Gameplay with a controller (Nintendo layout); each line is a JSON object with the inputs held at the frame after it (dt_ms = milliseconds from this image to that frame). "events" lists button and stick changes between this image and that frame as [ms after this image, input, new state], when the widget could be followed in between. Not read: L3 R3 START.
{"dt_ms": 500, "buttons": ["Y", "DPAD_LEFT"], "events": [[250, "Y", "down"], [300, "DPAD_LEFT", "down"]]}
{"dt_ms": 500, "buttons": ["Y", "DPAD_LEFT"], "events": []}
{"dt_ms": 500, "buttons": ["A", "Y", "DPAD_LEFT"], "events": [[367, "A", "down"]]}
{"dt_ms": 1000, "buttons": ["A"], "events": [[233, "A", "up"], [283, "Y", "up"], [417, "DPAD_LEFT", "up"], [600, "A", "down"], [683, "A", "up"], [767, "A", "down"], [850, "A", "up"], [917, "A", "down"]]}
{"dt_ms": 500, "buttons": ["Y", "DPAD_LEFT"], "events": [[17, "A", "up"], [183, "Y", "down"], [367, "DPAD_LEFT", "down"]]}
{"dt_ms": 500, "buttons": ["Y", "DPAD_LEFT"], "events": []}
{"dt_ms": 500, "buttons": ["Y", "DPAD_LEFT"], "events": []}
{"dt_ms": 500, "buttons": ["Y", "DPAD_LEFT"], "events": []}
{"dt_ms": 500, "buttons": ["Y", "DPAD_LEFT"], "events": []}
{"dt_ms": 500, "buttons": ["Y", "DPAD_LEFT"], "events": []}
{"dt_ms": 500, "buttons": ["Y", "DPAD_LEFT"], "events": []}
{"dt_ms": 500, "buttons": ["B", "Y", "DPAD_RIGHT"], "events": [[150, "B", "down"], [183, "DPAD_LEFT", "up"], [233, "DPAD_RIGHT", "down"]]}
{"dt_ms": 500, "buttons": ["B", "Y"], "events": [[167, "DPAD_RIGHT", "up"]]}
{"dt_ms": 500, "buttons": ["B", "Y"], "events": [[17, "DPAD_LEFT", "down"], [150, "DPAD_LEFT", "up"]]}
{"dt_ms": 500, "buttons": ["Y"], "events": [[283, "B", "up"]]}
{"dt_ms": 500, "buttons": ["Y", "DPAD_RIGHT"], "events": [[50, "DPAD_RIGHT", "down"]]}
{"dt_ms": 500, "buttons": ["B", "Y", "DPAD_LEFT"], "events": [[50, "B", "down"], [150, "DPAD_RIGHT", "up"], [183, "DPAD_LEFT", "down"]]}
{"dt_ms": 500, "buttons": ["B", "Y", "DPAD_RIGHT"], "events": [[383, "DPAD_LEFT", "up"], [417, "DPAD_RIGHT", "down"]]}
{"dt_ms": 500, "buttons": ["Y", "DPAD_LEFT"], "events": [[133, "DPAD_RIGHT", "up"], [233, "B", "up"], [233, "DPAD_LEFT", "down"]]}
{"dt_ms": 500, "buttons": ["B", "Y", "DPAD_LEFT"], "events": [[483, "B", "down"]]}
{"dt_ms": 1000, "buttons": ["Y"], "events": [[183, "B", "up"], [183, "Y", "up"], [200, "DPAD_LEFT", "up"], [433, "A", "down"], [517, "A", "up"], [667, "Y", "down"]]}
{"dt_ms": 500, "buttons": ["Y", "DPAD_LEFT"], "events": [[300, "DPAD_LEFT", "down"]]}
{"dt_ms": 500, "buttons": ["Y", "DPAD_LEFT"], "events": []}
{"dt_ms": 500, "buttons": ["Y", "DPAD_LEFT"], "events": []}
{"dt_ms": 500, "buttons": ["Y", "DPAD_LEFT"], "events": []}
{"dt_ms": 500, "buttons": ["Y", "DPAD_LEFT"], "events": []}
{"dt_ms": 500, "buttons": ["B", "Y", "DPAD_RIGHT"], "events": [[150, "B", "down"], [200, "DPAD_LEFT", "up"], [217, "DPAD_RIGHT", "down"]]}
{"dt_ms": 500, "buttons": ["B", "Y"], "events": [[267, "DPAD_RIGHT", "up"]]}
---
**TASK OBJECTIVE**
After reading the records above, transcribe them verbatim.

**TASK RESPONSE**
Gameplay with a controller (Nintendo layout); each line is a JSON object with the inputs held at the frame after it (dt_ms = milliseconds from this image to that frame). "events" lists button and stick changes between this image and that frame as [ms after this image, input, new state], when the widget could be followed in between. Not read: L3 R3 START.
{"dt_ms": 500, "buttons": ["Y", "DPAD_LEFT"], "events": [[250, "Y", "down"], [300, "DPAD_LEFT", "down"]]}
{"dt_ms": 500, "buttons": ["Y", "DPAD_LEFT"], "events": []}
{"dt_ms": 500, "buttons": ["A", "Y", "DPAD_LEFT"], "events": [[367, "A", "down"]]}
{"dt_ms": 1000, "buttons": ["A"], "events": [[233, "A", "up"], [283, "Y", "up"], [417, "DPAD_LEFT", "up"], [600, "A", "down"], [683, "A", "up"], [767, "A", "down"], [850, "A", "up"], [917, "A", "down"]]}
{"dt_ms": 500, "buttons": ["Y", "DPAD_LEFT"], "events": [[17, "A", "up"], [183, "Y", "down"], [367, "DPAD_LEFT", "down"]]}
{"dt_ms": 500, "buttons": ["Y", "DPAD_LEFT"], "events": []}
{"dt_ms": 500, "buttons": ["Y", "DPAD_LEFT"], "events": []}
{"dt_ms": 500, "buttons": ["Y", "DPAD_LEFT"], "events": []}
{"dt_ms": 500, "buttons": ["Y", "DPAD_LEFT"], "events": []}
{"dt_ms": 500, "buttons": ["Y", "DPAD_LEFT"], "events": []}
{"dt_ms": 500, "buttons": ["Y", "DPAD_LEFT"], "events": []}
{"dt_ms": 500, "buttons": ["B", "Y", "DPAD_RIGHT"], "events": [[150, "B", "down"], [183, "DPAD_LEFT", "up"], [233, "DPAD_RIGHT", "down"]]}
{"dt_ms": 500, "buttons": ["B", "Y"], "events": [[167, "DPAD_RIGHT", "up"]]}
{"dt_ms": 500, "buttons": ["B", "Y"], "events": [[17, "DPAD_LEFT", "down"], [150, "DPAD_LEFT", "up"]]}
{"dt_ms": 500, "buttons": ["Y"], "events": [[283, "B", "up"]]}
{"dt_ms": 500, "buttons": ["Y", "DPAD_RIGHT"], "events": [[50, "DPAD_RIGHT", "down"]]}
{"dt_ms": 500, "buttons": ["B", "Y", "DPAD_LEFT"], "events": [[50, "B", "down"], [150, "DPAD_RIGHT", "up"], [183, "DPAD_LEFT", "down"]]}
{"dt_ms": 500, "buttons": ["B", "Y", "DPAD_RIGHT"], "events": [[383, "DPAD_LEFT", "up"], [417, "DPAD_RIGHT", "down"]]}
{"dt_ms": 500, "buttons": ["Y", "DPAD_LEFT"], "events": [[133, "DPAD_RIGHT", "up"], [233, "B", "up"], [233, "DPAD_LEFT", "down"]]}
{"dt_ms": 500, "buttons": ["B", "Y", "DPAD_LEFT"], "events": [[483, "B", "down"]]}
{"dt_ms": 1000, "buttons": ["Y"], "events": [[183, "B", "up"], [183, "Y", "up"], [200, "DPAD_LEFT", "up"], [433, "A", "down"], [517, "A", "up"], [667, "Y", "down"]]}
{"dt_ms": 500, "buttons": ["Y", "DPAD_LEFT"], "events": [[300, "DPAD_LEFT", "down"]]}
{"dt_ms": 500, "buttons": ["Y", "DPAD_LEFT"], "events": []}
{"dt_ms": 500, "buttons": ["Y", "DPAD_LEFT"], "events": []}
{"dt_ms": 500, "buttons": ["Y", "DPAD_LEFT"], "events": []}
{"dt_ms": 500, "buttons": ["Y", "DPAD_LEFT"], "events": []}
{"dt_ms": 500, "buttons": ["B", "Y", "DPAD_RIGHT"], "events": [[150, "B", "down"], [200, "DPAD_LEFT", "up"], [217, "DPAD_RIGHT", "down"]]}
{"dt_ms": 500, "buttons": ["B", "Y"], "events": [[267, "DPAD_RIGHT", "up"]]}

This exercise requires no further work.